* [Information]
********

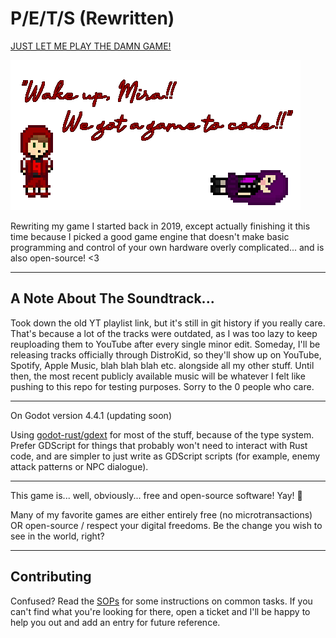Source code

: # P/E/T/S (Rewritten)

[JUST LET ME PLAY THE DAMN GAME!](/just-start-the-damn-game.md)

![Readme Header. Leo says "Wake up, Mira!! We got a game to code!!](docs/readme-header.png)

Rewriting my game I started back in 2019, except actually finishing it this time
because I picked a good game engine that doesn't make basic programming and
control of your own hardware overly complicated... and is also open-source! <3

---

## A Note About The Soundtrack...

Took down the old YT playlist link, but it's still in git history if you really care.
That's because a lot of the tracks were outdated, as I was too lazy to keep reuploading
them to YouTube after every single minor edit. Someday, I'll be releasing tracks officially
through DistroKid, so they'll show up on YouTube, Spotify, Apple Music, blah blah blah etc.
alongside all my other stuff. Until then, the most recent publicly available music will be
whatever I felt like pushing to this repo for testing purposes. Sorry to the 0 people who care.

---

On Godot version 4.4.1 (updating soon)

Using [godot-rust/gdext](https://github.com/godot-rust/gdextension) for most of
the stuff, because of the type system. Prefer GDScript for things that probably
won't need to interact with Rust code, and are simpler to just write as GDScript
scripts (for example, enemy attack patterns or NPC dialogue).

---

This game is... well, obviously... free and open-source software! Yay! 🎉

Many of my favorite games are either entirely free (no microtransactions) OR
open-source / respect your digital freedoms. Be the change you wish to see in
the world, right?

---

## Contributing

Confused? Read the [SOPs](pets-lib/sop/index.md) for some instructions on common tasks.
If you can't find what you're looking for there, open a ticket and I'll be happy
to help you out and add an entry for future reference.
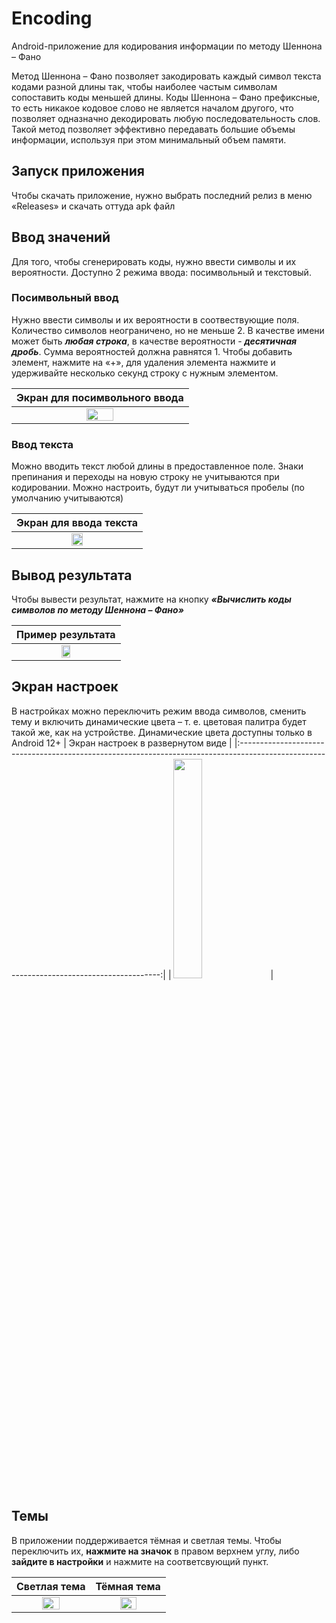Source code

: # Encoding
Android-приложение для кодирования информации по методу Шеннона – Фано

Метод Шеннона – Фано позволяет закодировать каждый символ текста кодами разной длины так, чтобы наиболее частым символам сопоставить коды меньшей длины.
Коды Шеннона – Фано префиксные, то есть никакое кодовое слово не является началом другого, что позволяет одназначно декодировать любую последовательность слов.
Такой метод позволяет эффективно передавать большие объемы информации, используя при этом минимальный объем памяти.

## Запуск приложения
Чтобы скачать приложение, нужно выбрать последний релиз в меню «Releases» и скачать оттуда apk файл

## Ввод значений
Для того, чтобы сгенерировать коды, нужно ввести символы и их вероятности. Доступно 2 режима ввода: посимвольный и текстовый. 
### Посимвольный ввод
Нужно ввести символы и их вероятности в соотвествующие поля. Количество символов неограничено, но не меньше 2.
В качестве имени может быть ***любая строка***, в качестве вероятности - ***десятичная дробь***. Сумма вероятностей должна равнятся 1.
Чтобы добавить элемент, нажмите на «+», для удаления элемента нажмите и удерживайте несколько секунд строку с нужным элементом.

|                                                     Экран для посимвольного ввода                                                      |
|:--------------------------------------------------------------------------------------------------------------------------------------:|
| <img src="https://user-images.githubusercontent.com/89968445/195726092-31d9f050-ffd1-4245-a86d-213febf3b347.jpg" width=40% height=40%> |





### Ввод текста
Можно вводить текст любой длины в предоставленное поле. Знаки препинания и переходы на новую строку не учитываются при кодировании. Можно настроить, будут ли учитываться пробелы (по умолчанию учитываются)

|                                                         Экран для ввода текста                                                         |
|:--------------------------------------------------------------------------------------------------------------------------------------:|
| <img src="https://user-images.githubusercontent.com/89968445/195780270-bc0d4cfc-22d2-42d6-a040-69b16286ac48.jpg" width=30% height=30%> |


## Вывод результата
Чтобы вывести результат, нажмите на кнопку ***«Вычислить коды символов по методу Шеннона – Фано»***

|                                                           Пример результата                                                            |
|:--------------------------------------------------------------------------------------------------------------------------------------:|
| <img src="https://user-images.githubusercontent.com/89968445/195566732-25b0dc24-c33f-4d09-863f-8071d3eeb865.jpg" width=30% height=30%> |

## Экран настроек

В настройках можно переключить режим ввода символов, сменить тему и включить динамические цвета – т. е. цветовая палитра будет такой же, как на устройстве.
Динамические цвета доступны только в Android 12+
|                                                    Экран настроек в развернутом виде                                                     |
|:----------------------------------------------------------------------------------------------------------------------------------------:|
| <img src="https://user-images.githubusercontent.com/89968445/195134479-25b95395-add0-46b8-a1f7-745c72411415.jpg" width=30% height=30% /> |

## Темы
В приложении поддерживается тёмная и светлая темы. Чтобы переключить их, **нажмите на значок** в правом верхнем углу, либо **зайдите в настройки** и нажмите на соответсвующий пункт.

|                                                              Светлая тема                                                              |                                                              Тёмная тема                                                               |
|:--------------------------------------------------------------------------------------------------------------------------------------:|:--------------------------------------------------------------------------------------------------------------------------------------:|
| <img src="https://user-images.githubusercontent.com/89968445/195780270-bc0d4cfc-22d2-42d6-a040-69b16286ac48.jpg" width=50% height=50%> | <img src="https://user-images.githubusercontent.com/89968445/195782862-f9789a96-a897-4253-b4dc-c0805092e5b3.jpg" width=50% height=50%> |
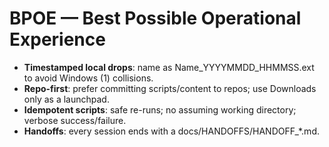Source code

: # BPOE — Best Possible Operational Experience

- **Timestamped local drops**: name as Name_YYYYMMDD_HHMMSS.ext to avoid Windows (1) collisions.
- **Repo-first**: prefer committing scripts/content to repos; use Downloads only as a launchpad.
- **Idempotent scripts**: safe re-runs; no assuming working directory; verbose success/failure.
- **Handoffs**: every session ends with a docs/HANDOFFS/HANDOFF_*.md.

********

From the entries above, work out how many lines include "most"; the number is the only answer wanted.

2